Start of Records supplied
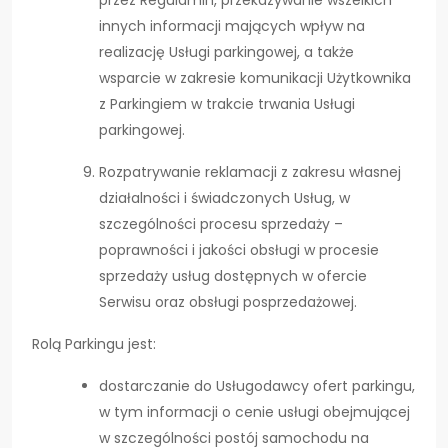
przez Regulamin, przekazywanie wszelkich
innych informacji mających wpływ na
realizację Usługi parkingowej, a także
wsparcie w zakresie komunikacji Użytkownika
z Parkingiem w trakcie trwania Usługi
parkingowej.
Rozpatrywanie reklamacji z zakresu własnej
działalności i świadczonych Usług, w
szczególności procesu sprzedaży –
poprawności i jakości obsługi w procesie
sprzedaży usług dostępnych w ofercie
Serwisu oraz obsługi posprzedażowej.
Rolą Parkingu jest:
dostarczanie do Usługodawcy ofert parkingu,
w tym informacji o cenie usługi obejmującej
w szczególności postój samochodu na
End of Records supplied
Start of Records supplied
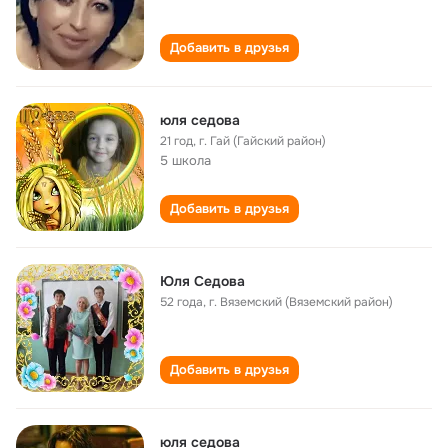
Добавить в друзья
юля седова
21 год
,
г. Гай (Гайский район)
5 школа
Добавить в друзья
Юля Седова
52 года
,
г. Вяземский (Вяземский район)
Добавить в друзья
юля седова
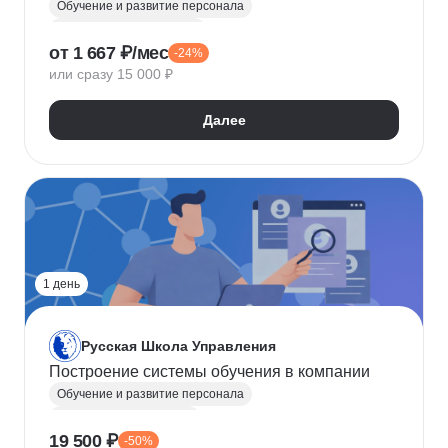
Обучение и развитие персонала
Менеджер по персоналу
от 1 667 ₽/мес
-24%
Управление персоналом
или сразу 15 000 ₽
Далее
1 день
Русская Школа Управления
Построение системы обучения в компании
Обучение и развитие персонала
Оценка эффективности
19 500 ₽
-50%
End of Records supplied
How many lines above contain the word "parkingowej"? Reply with the number alone.

2